A aposta no uso eficiente de gás passa pelos lares mas também pelas empresas. Nestas, o problema que também é a solução chama-se co-geração, a tecnologia de grande eficiência que converte o gás em electricidade e calor ao mesmo tempo. Contudo, a co-geração tem sido sobretudo incentivada através de subsídio às tarifas eléctricas, sendo a produção de calor "subalternizada".
Cruzar gás com solar
"A co-geração não pode ter como objectivo produzir electricidade e o 'resto' ser aproveitamento de calor. O calor tem de ter preço, é a mais-valia desta operação e o que faz aumentar o seu rendimento", defende este especialista. Ou seja, as empresas não podem procurar a co-geração apenas por causa da electricidade, têm de consumir efectivamente calor ou frio, caso contrário a eficiência não passa de teoria.
Quanto ao consumo doméstico, Oliveira Fernandes tem na cidade do Porto, a cuja agência de energia preside, uma boa explicação para o que foi um mau exemplo. "Foi durante muitos anos instrumentalizada para utilizar apenas electricidade e agora tem necessariamente resistências à mudança para gás natural". Essa substituição constitui um dos grandes objectivos da agência pelo impacto que tem na redução de emissões de carbono do país, sabendo-se que as cidades são as maiores produtoras de CO2.
Por exemplo, aquecer uma chávena de chá com gás produz metade do dióxido de carbono do aquecimento a electricidade. Como? Fazendo contas às emissões das centrais a carvão do sistema eléctrico, às suas taxas efectivas de rendimento (60 por cento no ciclo combinado) bem como às perdas no transporte (10 por cento). O carvão "chega" aos lares com rendimentos que podem chegar a 30 por cento, garante este especialista.
Oliveira Fernandes defende que na racionalização de recursos e incentivos, o Estado devia apostar em dar condições às distribuidoras de gás natural e aos consumidores para uma maior generalização do gás natural nas cozinhas e para aquecimento de água, em projectos eventualmente associados com água aquecida por painéis solares térmicos -a tendência do futuro. "Isso sim, permite reduzir significativamente as emissões", comenta. Seriam recursos mais bem empregues, na sua opinião, do que em auditorias energéticas aos edifícios do Estado. "Vai-se gastar dinheiro e a eficácia vai ser baixa".
É essa racionalidade que defende existir no sistema de co-geração que alimenta a Parque Expo desde há uma década e do qual foi o autor. "Antecipámos na altura que um cidadão na Expo consumiria metade da energia do que um cidadão das chamadas avenidas novas e com emissões mais de 50 por cento inferiores".
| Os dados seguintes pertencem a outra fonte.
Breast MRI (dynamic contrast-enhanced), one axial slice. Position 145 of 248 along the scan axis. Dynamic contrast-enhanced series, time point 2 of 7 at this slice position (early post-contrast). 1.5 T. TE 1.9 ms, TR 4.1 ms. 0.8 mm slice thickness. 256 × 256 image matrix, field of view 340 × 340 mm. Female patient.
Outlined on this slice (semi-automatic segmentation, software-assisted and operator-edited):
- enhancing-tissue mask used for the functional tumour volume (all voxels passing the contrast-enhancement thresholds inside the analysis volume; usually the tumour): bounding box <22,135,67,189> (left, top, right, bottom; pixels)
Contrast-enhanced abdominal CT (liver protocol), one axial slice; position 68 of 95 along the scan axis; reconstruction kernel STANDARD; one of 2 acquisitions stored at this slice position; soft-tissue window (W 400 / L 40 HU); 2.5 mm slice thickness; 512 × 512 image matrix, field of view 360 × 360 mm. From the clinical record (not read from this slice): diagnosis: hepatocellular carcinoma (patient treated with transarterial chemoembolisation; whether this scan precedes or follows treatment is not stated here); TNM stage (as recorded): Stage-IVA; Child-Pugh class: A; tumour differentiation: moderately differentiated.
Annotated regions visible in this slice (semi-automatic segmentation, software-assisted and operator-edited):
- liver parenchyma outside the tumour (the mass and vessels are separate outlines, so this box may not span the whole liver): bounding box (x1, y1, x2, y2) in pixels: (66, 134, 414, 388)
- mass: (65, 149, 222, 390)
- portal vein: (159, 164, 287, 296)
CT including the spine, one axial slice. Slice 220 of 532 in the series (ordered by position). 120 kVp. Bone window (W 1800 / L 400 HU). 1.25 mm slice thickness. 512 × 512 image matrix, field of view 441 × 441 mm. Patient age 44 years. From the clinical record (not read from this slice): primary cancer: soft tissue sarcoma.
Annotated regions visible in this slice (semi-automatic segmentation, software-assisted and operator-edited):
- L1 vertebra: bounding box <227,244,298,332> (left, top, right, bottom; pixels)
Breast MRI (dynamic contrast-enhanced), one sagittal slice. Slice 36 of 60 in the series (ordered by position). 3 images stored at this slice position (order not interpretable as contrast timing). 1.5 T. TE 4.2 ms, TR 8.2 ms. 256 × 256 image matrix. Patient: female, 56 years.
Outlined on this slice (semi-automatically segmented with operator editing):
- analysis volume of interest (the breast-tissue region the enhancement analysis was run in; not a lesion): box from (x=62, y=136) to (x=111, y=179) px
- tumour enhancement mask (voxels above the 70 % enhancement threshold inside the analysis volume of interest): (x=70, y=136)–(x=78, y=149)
As soluções que cruzam gás natural e energia solar tendem a crescer no futuro. "Setenta por cento de sol e trinta por cento de gás é a melhor combinação", sustenta, para um decréscimo real de pressão na rede e de emissões de carbono. Um quarto da factura energética das famílias é em água quente nos banhos e na cozinha.
É por isso que defende que uma nova política para o consumo de gás natural em Portugal deve passar também por uma nova regulação, que premeie soluções inteligentes no uso combinado de gás natural e energia solar.
Aí sim, as emissões baixarão e não será graças ao mercado de licenças de emissões de CO2, que se dinamizou com o baixo preço da tonelada de carbono e a disponibilidade em pagar (para poluir), "e não por existir um programa bem sucedido de eficiência".